Illinois Eases State-Wide Foreclosure Notice Requirements... but Beware of Local Ordinances Still at Play

Previously, under the Illinois Mortgage Foreclosure Law, lenders and servicers foreclosing on a residential property were required to send a notice of foreclosure to the municipality where the property is located, and for properties located in Chicago, to send a notice to the respective Alderman of Ward.[1] Illinois repealed this provision in June 2023, however, which will make the initial filing of foreclosures in Illinois move a bit faster.

But even with this amendment at the state level, this is the perfect time to remind lenders and servicers in Illinois to ensure that they continue to comply with existing registration requirements at the municipal level. Many municipalities across Illinois require mortgagees of both residential and commercial real estate to comply with local ordinances for properties in foreclosure, such as requiring mortgagees to register and regularly inspect properties while foreclosures are pending.

A few examples of these local ordinances can be seen in the cities of Aurora, Rockford, North Chicago, and East Peoria. Within 14 days of filing a foreclosure action in Aurora, the lender must pay a semi-annual $250.00 registration fee and register the property, certify that the property has been inspected within the immediately preceding 30 days, and state whether the property is vacant or abandoned and provide evidence of same.[2] If the property is not vacant, the local ordinance creates an ongoing duty for the lender to inspect the property every 30 days to determine if the property becomes vacant.[3] Rockford has similar requirements that require the foreclosing lender to register and inspect the property within 30 days of initiating foreclosure proceedings to determine the occupancy status, along with paying a semi-annual registration fee.[4] And if the property if not vacant, the lender must inspect the property every month throughout the duration of the foreclosure.[5]
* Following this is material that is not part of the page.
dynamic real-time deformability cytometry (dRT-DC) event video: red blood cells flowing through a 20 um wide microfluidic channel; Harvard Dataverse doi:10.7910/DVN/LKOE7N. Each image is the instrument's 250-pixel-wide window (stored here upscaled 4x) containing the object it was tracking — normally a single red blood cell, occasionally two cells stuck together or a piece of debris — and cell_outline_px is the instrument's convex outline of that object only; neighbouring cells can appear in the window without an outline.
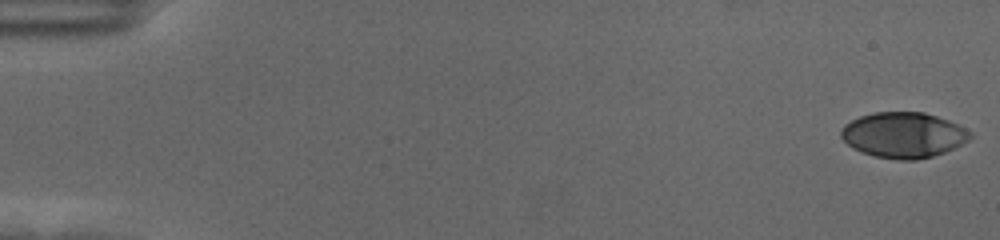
{"species": "human", "species_latin": "Homo sapiens", "temperature_condition": "cold", "stored_images_in_passage": 58, "camera_frame_rate_fps": 3000, "um_per_image_px": 0.085, "donor": {"sex": "female"}, "frame": {"image": 1, "passage_image": 1, "time_ms": 0.0, "image_size_px": [1000, 240], "cell_outline_px": [[972, 136], [968, 140], [944, 152], [932, 156], [916, 160], [900, 160], [876, 156], [852, 148], [840, 136], [840, 128], [844, 124], [860, 116], [872, 112], [924, 112], [948, 120], [972, 132]], "centroid_in_image_um": [76.76, 11.46], "position_along_channel_um": 8.2, "area_um2": 34.04}}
In North Chicago, the lender must register the property within 10 days of filing a foreclosure action and pay the semi-annual registration fee of $300.[6] The property must be inspected every 30 days regardless of whether it is vacant, but if the property is vacant, a property manager must be designated to inspect, maintain, and secure the property.[7] Finally, in East Peoria, the lender has 15 days after initiating foreclosure proceedings to register the property and pay the semi-annual $250 registration fee.[8] Failure to comply with the above requirements can result in penalties ranging from $50.00 to as high as $750.00 per day, per violation.

These are only a few examples of local ordinances imposing additional duties on foreclosing lenders and servicers in Illinois. When preparing to file a foreclosure here, it is important for lenders and servicers to partner with their trusted Illinois advisers to identify and comply with the various municipality-specific requirements throughout the state to avoid monetary penalties.

[1] 735 ILCS 5/15-1503.

[2] Code of Ordinances, City of Aurora, Illinois, § 12-505.

[3] Id.

[4] Code of Ordinances of the City of Rockford, Illinois, § 17-69.

[5] Id.

[6] City Code of the City of North Chicago, § 12-12-5.

[7] Id.

[8] Code of the City of East Peoria, Illinois, 1975, §§ 9-10-4, 9-10-6.